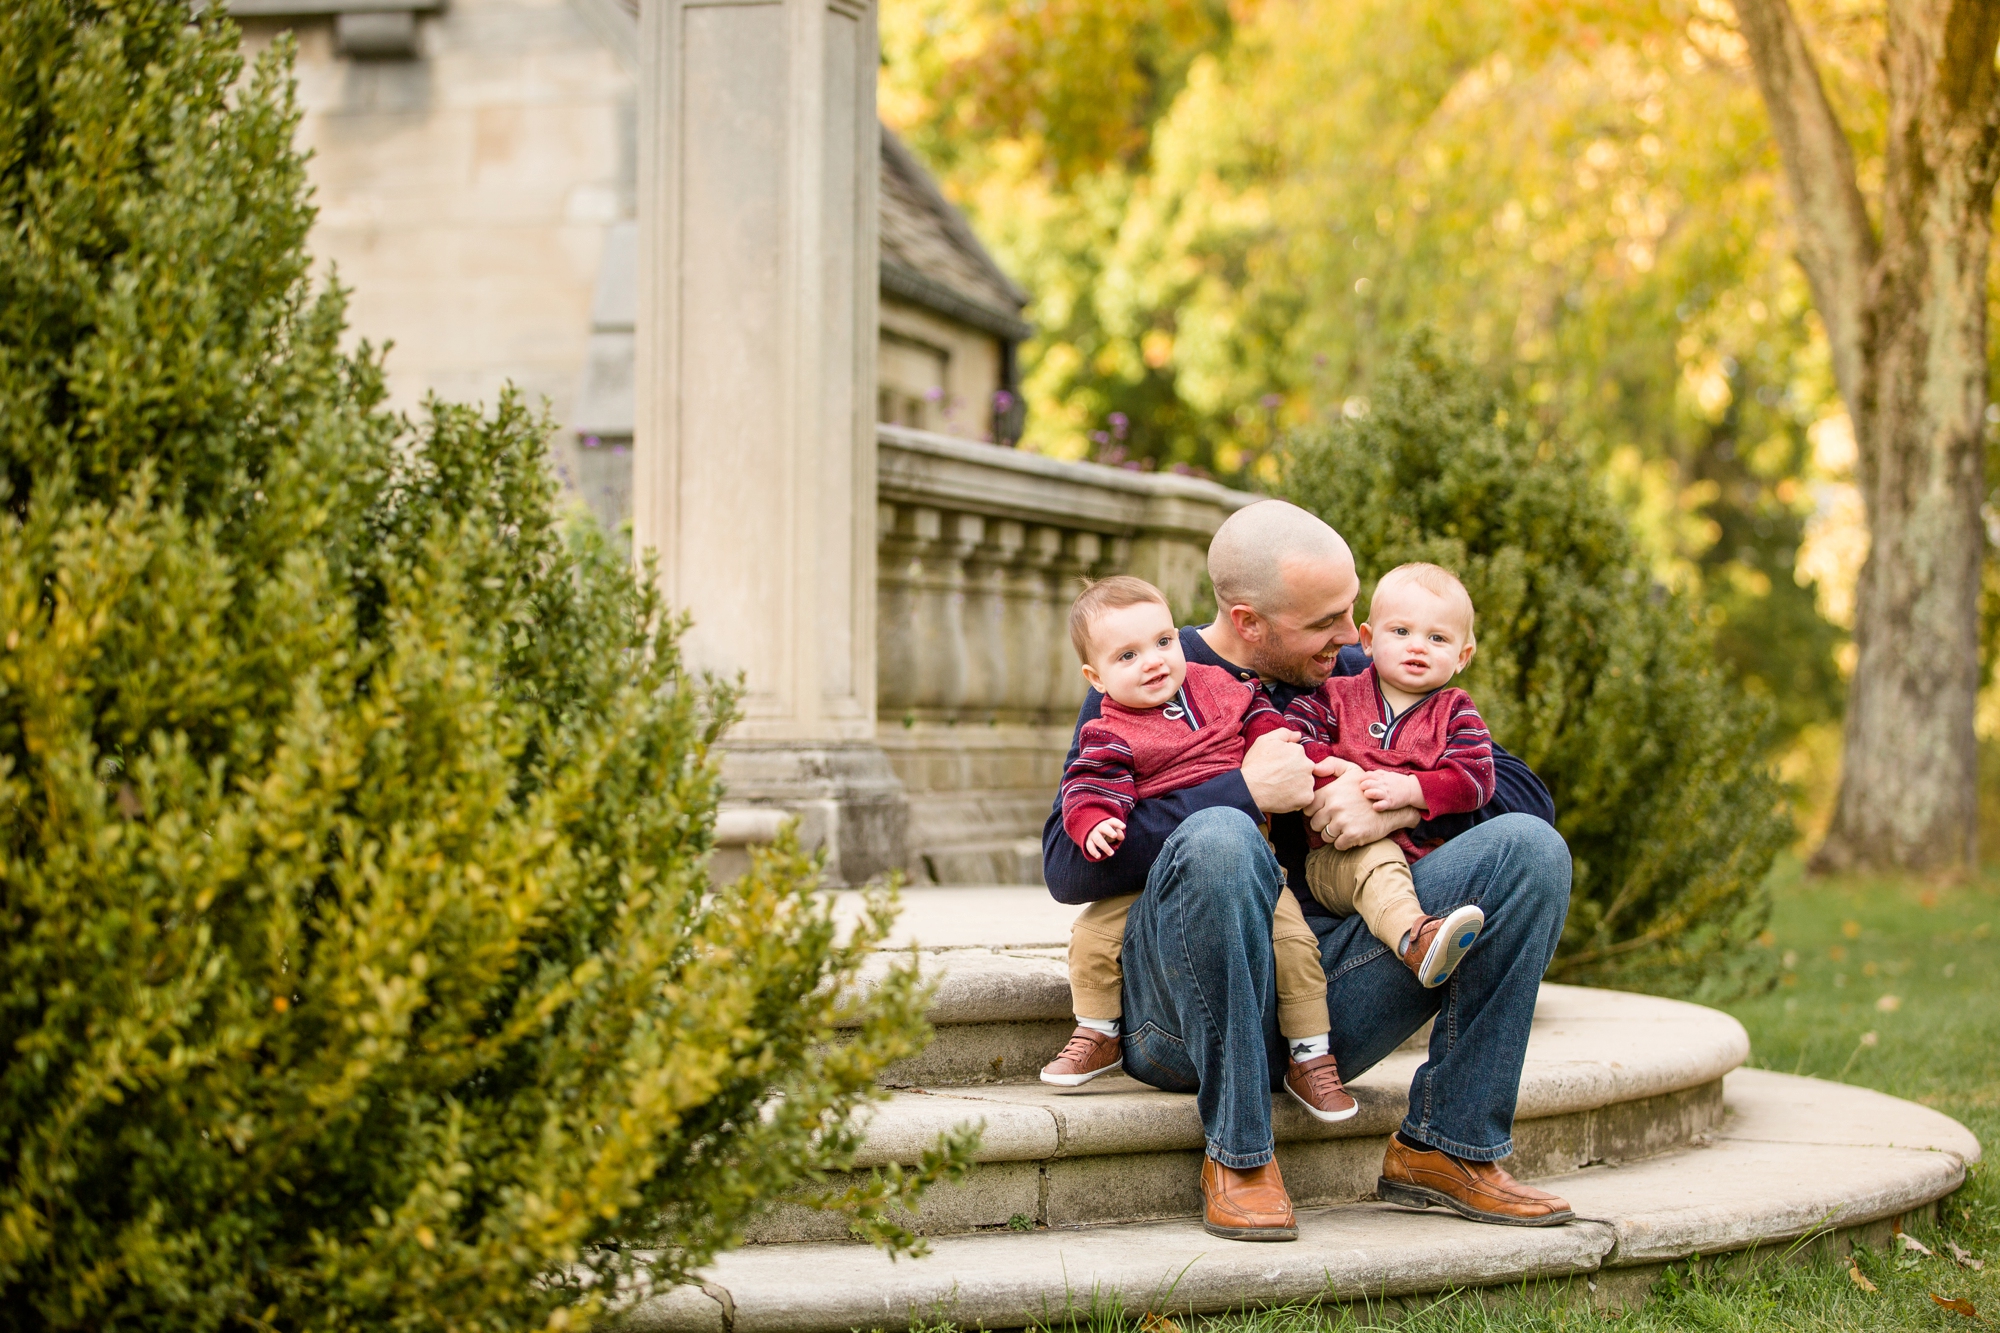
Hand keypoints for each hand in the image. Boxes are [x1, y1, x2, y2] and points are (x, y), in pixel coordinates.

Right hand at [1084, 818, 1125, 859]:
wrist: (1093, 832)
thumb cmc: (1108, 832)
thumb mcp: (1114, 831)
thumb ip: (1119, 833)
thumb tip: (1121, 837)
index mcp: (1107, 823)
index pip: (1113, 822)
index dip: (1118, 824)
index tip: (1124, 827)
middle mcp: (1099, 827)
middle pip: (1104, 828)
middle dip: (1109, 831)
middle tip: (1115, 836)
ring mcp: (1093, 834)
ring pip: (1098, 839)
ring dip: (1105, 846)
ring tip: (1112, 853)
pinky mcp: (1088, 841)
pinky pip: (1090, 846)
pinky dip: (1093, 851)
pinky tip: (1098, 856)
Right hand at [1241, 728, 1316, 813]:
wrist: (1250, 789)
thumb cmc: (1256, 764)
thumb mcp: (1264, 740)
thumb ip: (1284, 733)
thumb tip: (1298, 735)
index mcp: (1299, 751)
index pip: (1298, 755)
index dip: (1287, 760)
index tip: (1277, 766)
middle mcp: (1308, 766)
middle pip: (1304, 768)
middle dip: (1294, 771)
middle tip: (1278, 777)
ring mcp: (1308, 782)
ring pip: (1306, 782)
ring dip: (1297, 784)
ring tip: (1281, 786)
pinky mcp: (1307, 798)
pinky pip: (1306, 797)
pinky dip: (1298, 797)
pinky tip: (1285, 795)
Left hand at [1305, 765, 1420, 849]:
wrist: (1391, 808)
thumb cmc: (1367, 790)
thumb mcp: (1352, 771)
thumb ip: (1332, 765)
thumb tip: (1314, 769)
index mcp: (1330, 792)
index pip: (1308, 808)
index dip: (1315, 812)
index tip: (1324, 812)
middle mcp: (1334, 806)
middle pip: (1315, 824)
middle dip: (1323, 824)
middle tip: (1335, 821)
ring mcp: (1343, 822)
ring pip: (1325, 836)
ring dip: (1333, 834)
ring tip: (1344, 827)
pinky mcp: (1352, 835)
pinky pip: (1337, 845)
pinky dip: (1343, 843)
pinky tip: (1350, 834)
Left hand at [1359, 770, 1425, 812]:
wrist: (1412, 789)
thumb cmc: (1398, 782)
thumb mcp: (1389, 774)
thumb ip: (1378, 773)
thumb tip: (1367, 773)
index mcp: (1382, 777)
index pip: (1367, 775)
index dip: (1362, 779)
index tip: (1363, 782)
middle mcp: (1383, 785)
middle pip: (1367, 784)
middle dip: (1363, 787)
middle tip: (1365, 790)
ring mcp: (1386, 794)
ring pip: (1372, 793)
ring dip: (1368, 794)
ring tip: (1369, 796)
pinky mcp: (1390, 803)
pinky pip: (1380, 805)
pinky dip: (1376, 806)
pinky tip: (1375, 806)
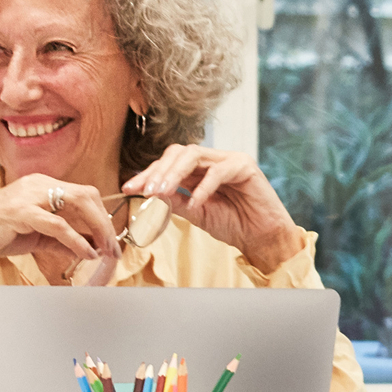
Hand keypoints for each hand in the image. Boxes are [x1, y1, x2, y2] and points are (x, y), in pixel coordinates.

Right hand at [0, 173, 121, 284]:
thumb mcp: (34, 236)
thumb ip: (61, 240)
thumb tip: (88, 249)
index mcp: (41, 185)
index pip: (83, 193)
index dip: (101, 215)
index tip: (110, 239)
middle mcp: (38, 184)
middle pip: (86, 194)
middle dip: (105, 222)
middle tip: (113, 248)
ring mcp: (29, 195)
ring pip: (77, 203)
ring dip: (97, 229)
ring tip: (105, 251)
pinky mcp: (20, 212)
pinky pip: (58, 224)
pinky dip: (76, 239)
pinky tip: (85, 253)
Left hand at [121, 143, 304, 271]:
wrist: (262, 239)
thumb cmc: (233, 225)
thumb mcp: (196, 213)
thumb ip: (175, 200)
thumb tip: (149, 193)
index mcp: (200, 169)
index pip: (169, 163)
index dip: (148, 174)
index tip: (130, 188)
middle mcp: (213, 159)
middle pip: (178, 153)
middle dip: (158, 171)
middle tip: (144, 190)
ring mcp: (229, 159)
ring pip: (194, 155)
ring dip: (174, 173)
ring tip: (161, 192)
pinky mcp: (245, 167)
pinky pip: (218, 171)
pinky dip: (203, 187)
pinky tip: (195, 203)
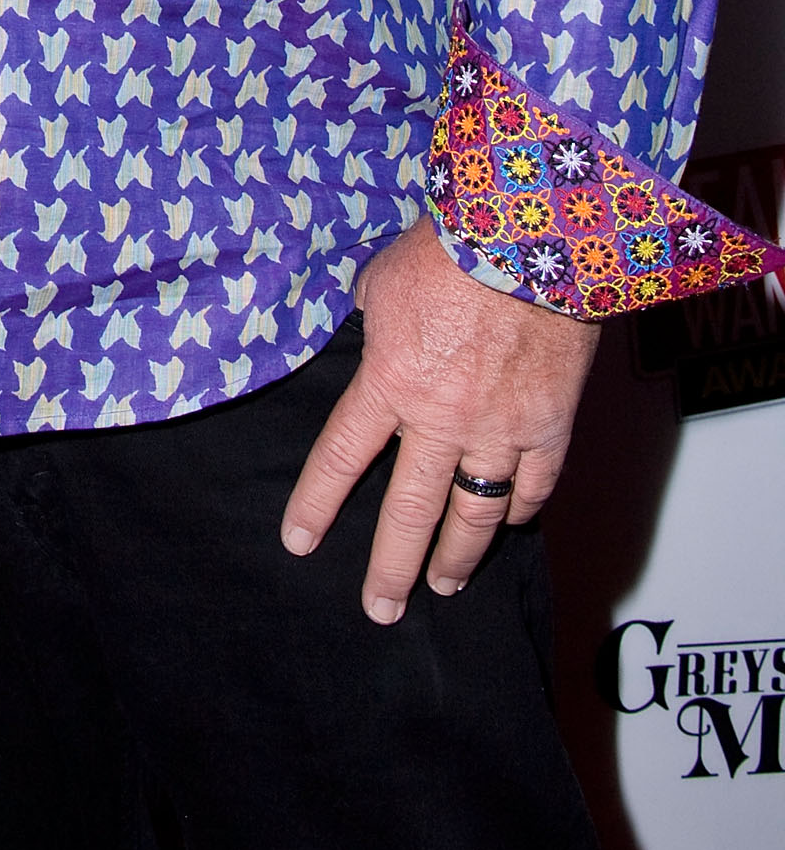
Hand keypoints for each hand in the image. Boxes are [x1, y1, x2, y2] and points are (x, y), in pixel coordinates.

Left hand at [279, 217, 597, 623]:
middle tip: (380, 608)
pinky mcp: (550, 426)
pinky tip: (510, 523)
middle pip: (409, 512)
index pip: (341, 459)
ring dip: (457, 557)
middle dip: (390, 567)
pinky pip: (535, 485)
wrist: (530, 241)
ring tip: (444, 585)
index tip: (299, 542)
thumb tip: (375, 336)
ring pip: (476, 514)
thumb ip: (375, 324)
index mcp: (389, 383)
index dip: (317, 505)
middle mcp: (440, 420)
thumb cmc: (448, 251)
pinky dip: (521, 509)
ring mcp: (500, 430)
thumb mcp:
* * * * * * * * *
*Exercise*
Look through the records above and report how many lines hold the word "Right", giving only the number.

*Exercise response*
3